The Del City native who invented the low single leg — a wrestling move widely used to this day — is the first wrestler to receive the honor in a state widely known for its wrestling tradition.
He will go into the Hall before the man who made Oklahoma State (previously known at Oklahoma A&M) synonymous with wrestling in Ed Gallagher, who coached the wrestling program for 24 years, winning 11 national team titles during that span.
“It feels a little weird for me, because I have mentors that have done so much, and mentors I never met that like Coach Gallagher and Coach (Art) Griffith (who coached Oklahoma A&M to eight national titles), between the two of them guys, what they did has motivated many generation of wrestlers to become great,” Smith said. “So, it does feel weird being the first person inducted in the sport.

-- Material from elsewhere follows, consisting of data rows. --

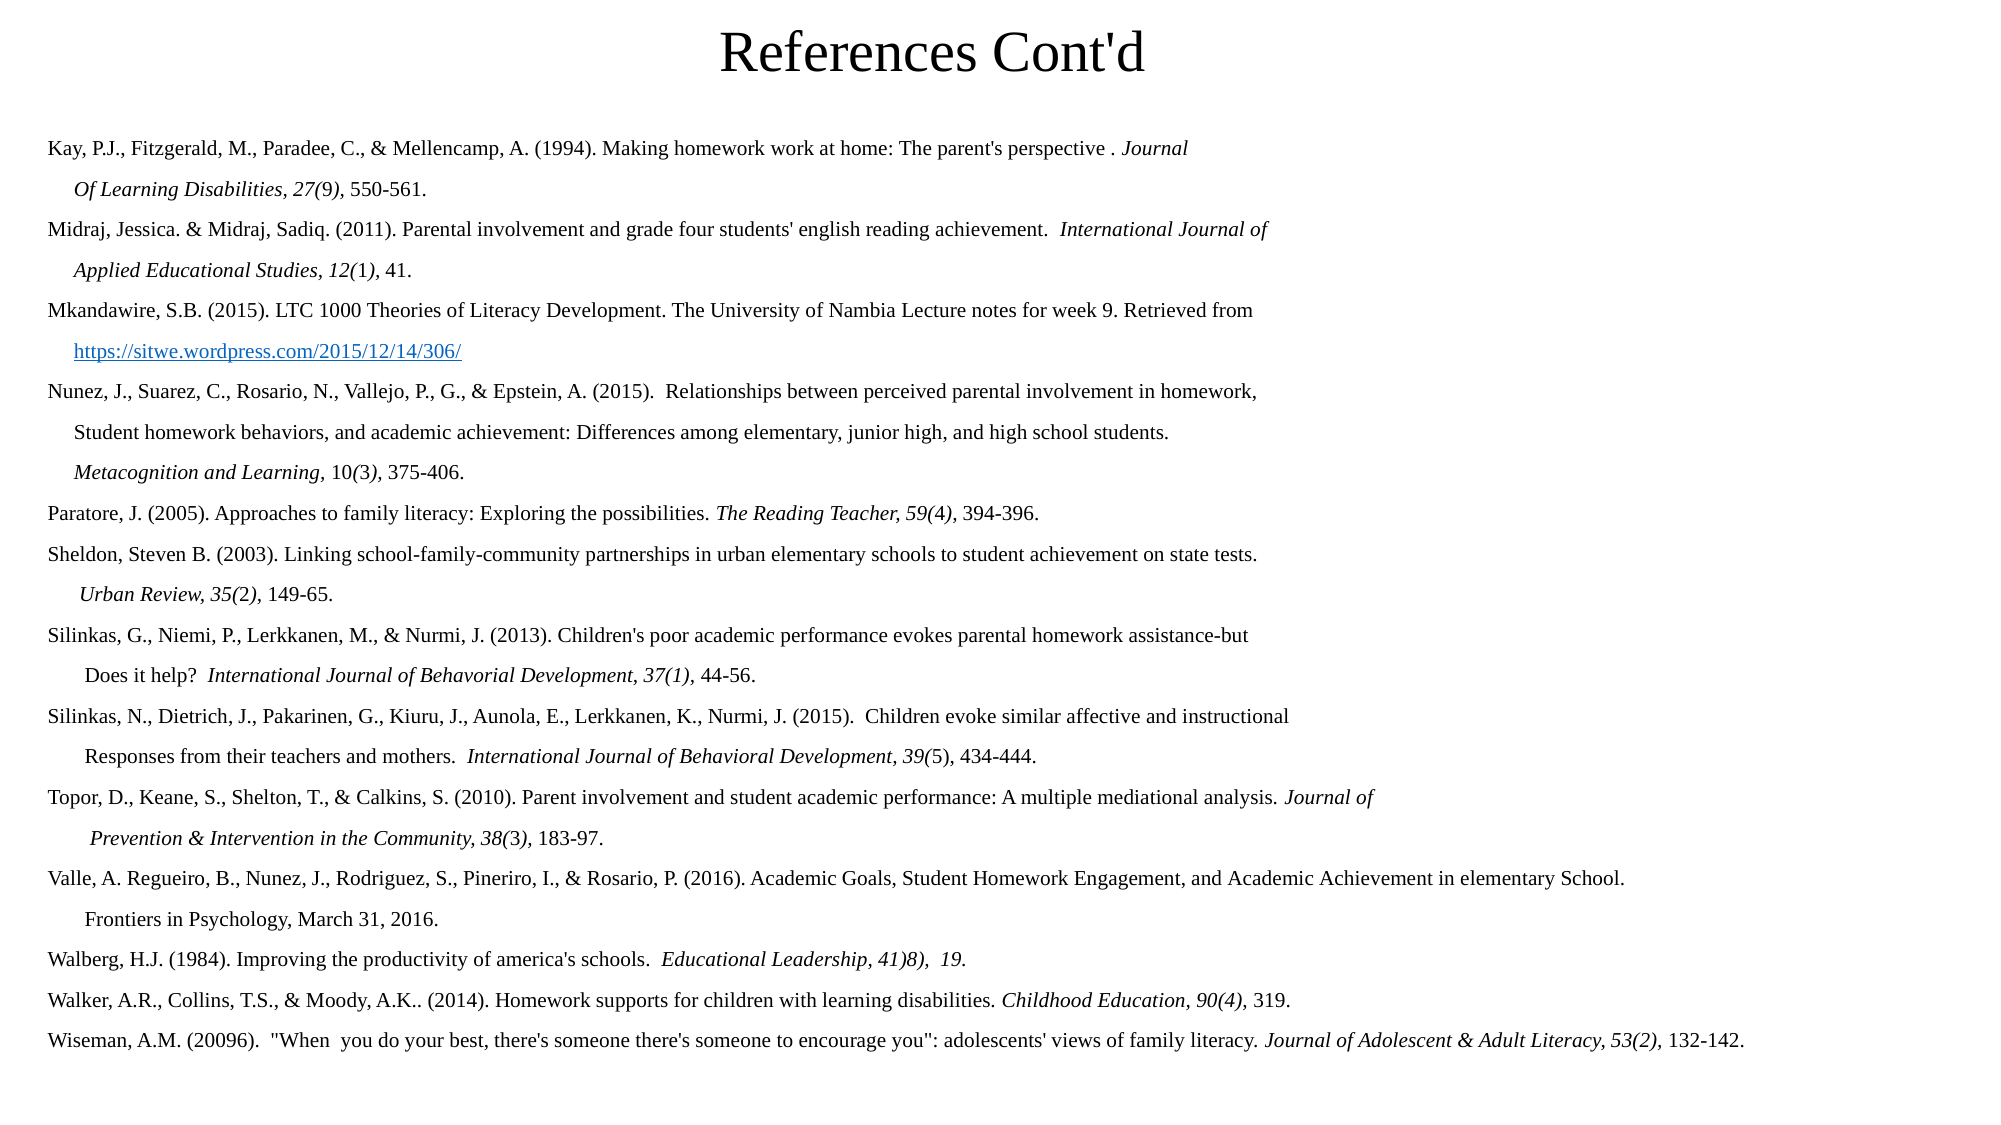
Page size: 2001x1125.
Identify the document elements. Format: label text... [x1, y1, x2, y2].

title References Cont'd [19, 0, 1847, 125]
list Kay, P.J., Fitzgerald, M., Paradee, C., & Mellencamp, A. (1994). Making homework work at home: The parent's perspective . Journal Of Learning Disabilities, 27(9), 550-561. Midraj, Jessica. & Midraj, Sadiq. (2011). Parental involvement and grade four students' english reading achievement. International Journal of Applied Educational Studies, 12(1), 41. Mkandawire, S.B. (2015). LTC 1000 Theories of Literacy Development. The University of Nambia Lecture notes for week 9. Retrieved from https://sitwe.wordpress.com/2015/12/14/306/ Nunez, J., Suarez, C., Rosario, N., Vallejo, P., G., & Epstein, A. (2015). Relationships between perceived parental involvement in homework, Student homework behaviors, and academic achievement: Differences among elementary, junior high, and high school students. Metacognition and Learning, 10(3), 375-406. Paratore, J. (2005). Approaches to family literacy: Exploring the possibilities. The Reading Teacher, 59(4), 394-396. Sheldon, Steven B. (2003). Linking school-family-community partnerships in urban elementary schools to student achievement on state tests. Urban Review, 35(2), 149-65. Silinkas, G., Niemi, P., Lerkkanen, M., & Nurmi, J. (2013). Children's poor academic performance evokes parental homework assistance-but Does it help? International Journal of Behavorial Development, 37(1), 44-56. Silinkas, N., Dietrich, J., Pakarinen, G., Kiuru, J., Aunola, E., Lerkkanen, K., Nurmi, J. (2015). Children evoke similar affective and instructional Responses from their teachers and mothers. International Journal of Behavioral Development, 39(5), 434-444. Topor, D., Keane, S., Shelton, T., & Calkins, S. (2010). Parent involvement and student academic performance: A multiple mediational analysis. Journal of Prevention & Intervention in the Community, 38(3), 183-97. Valle, A. Regueiro, B., Nunez, J., Rodriguez, S., Pineriro, I., & Rosario, P. (2016). Academic Goals, Student Homework Engagement, and Academic Achievement in elementary School. Frontiers in Psychology, March 31, 2016. Walberg, H.J. (1984). Improving the productivity of america's schools. Educational Leadership, 41)8), 19. Walker, A.R., Collins, T.S., & Moody, A.K.. (2014). Homework supports for children with learning disabilities. Childhood Education, 90(4), 319. Wiseman, A.M. (20096). "When you do your best, there's someone there's someone to encourage you": adolescents' views of family literacy. Journal of Adolescent & Adult Literacy, 53(2), 132-142. [32, 129, 1981, 1125]
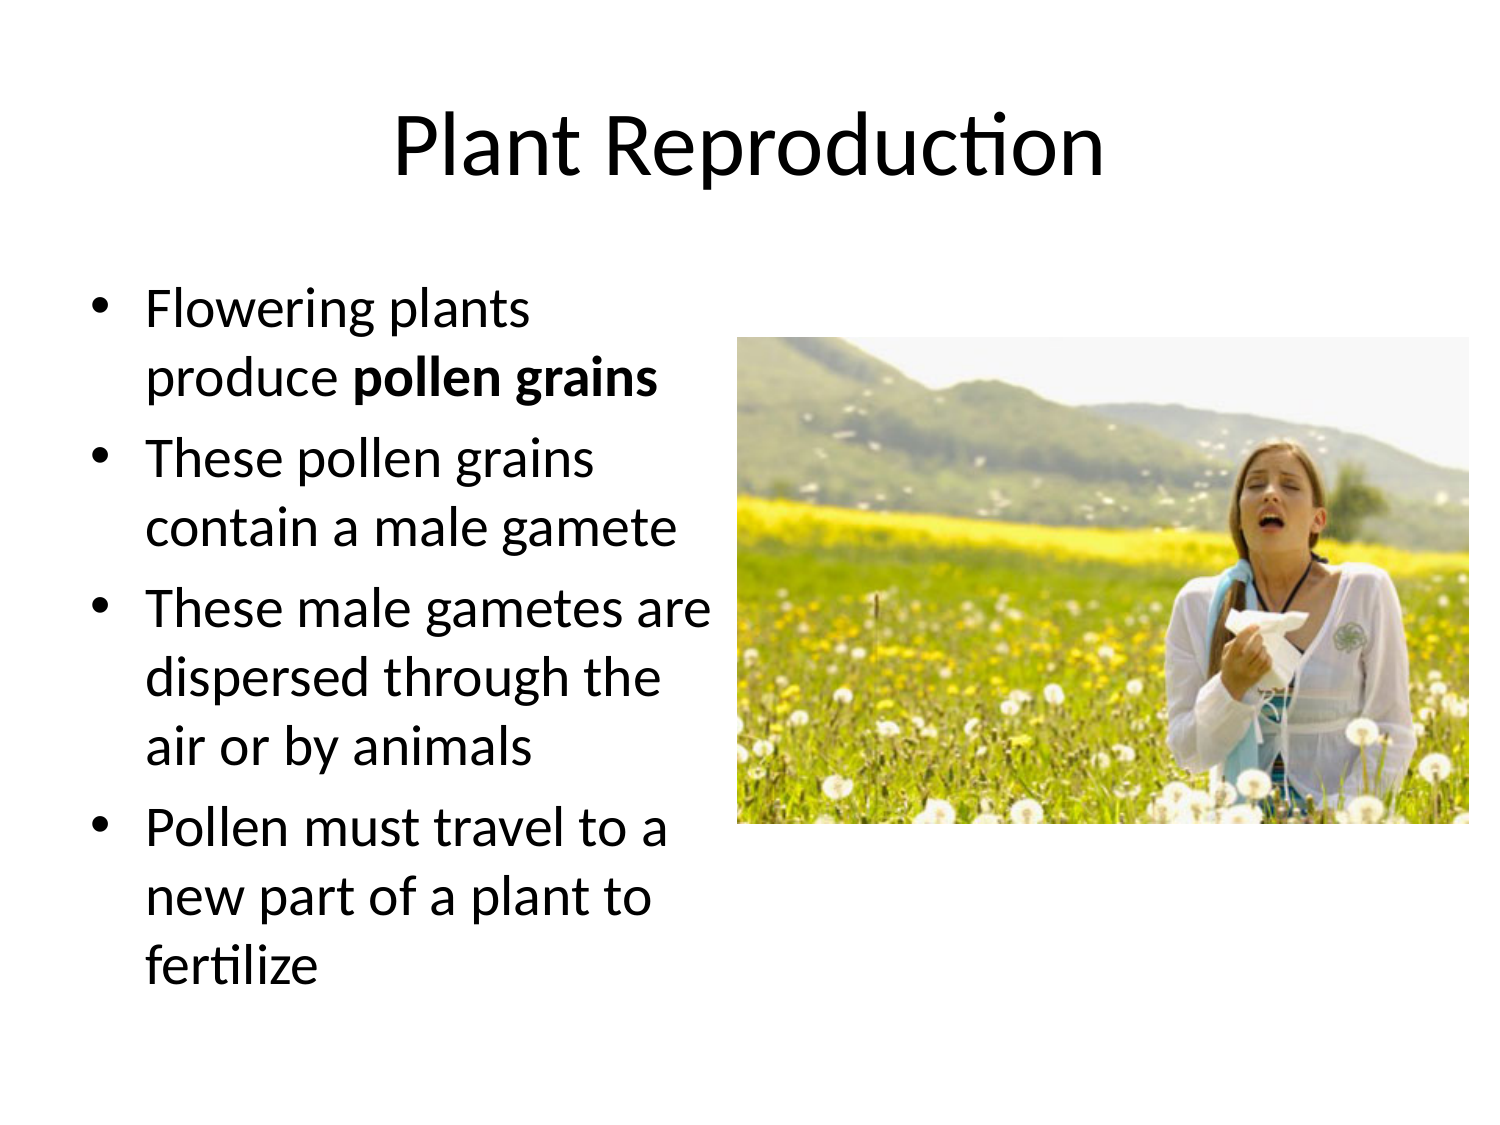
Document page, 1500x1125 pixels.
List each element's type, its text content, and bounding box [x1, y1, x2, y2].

picture [737, 337, 1469, 824]
list Flowering plants produce pollen grains These pollen grains contain a male gamete These male gametes are dispersed through the air or by animals Pollen must travel to a new part of a plant to fertilize [75, 262, 738, 1005]
title Plant Reproduction [75, 45, 1425, 233]
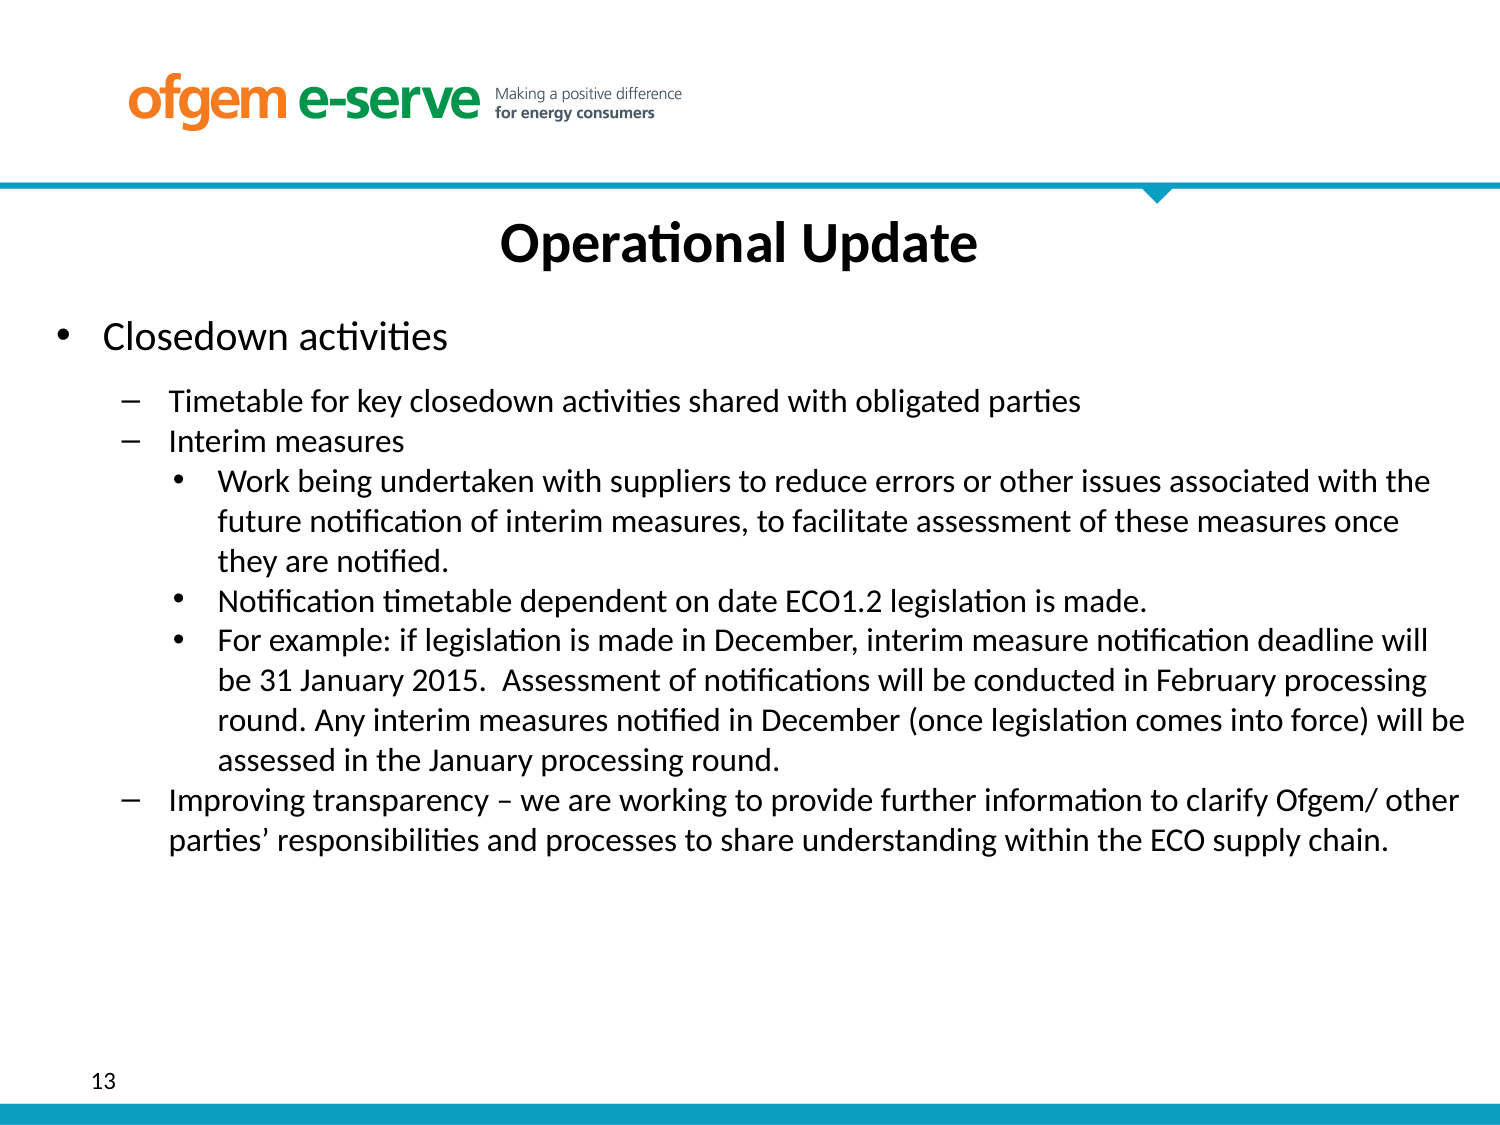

I think there's a lot of people that paved the way, and hopefully one day we might see them in, as well. So, I’m humbled to be the first.”
Smith is regularly regarded as one of the best wrestlers ever — and the best American wrestler — winning an unprecedented six-straight World titles from 1987 to 1992 (capped with his second Olympic gold medal at the ’92 Barcelona Summer Games).
But it’s what he has done from the edge of the mat as the head coach at his alma mater since 1991 that Smith wants his legacy in Oklahoma to be about.
During his nearly 30 years as the coach at Oklahoma State, not only has he led the winningest NCAA athletic program to five national championships — and 32 individual national champions — but he has grown an ever-expanding coaching tree.
There are nine current Division I wrestling programs that are led by Cowboys who were a part of Smith’s program, and countless assistant coaches and high school head coaches who learned under Smith at Oklahoma State.
“I’m probably being inducted a little bit more because of my credentials as a wrestler, but really your impact is much greater as a coach,” Smith said. “… Your imprint on the sport, I think, is so much greater as a coach than it ever is as an athlete.
“John Smith, four-time World champion, two-time Olympic champion, period. As a coach, having a legacy of coaches out there taking over programs — a number of head coaches, a number of assistant coaches — people that have gone into a lot of different fields. Your imprint on people is so much greater, and it should be.”
Other members of the 2020 class include Gary Batton, Terry Stuart Forst, Francis Rooney, Stephen M. Prescott, Charles Dennis Cresap, Calvin J. Anthony and Martha Burger.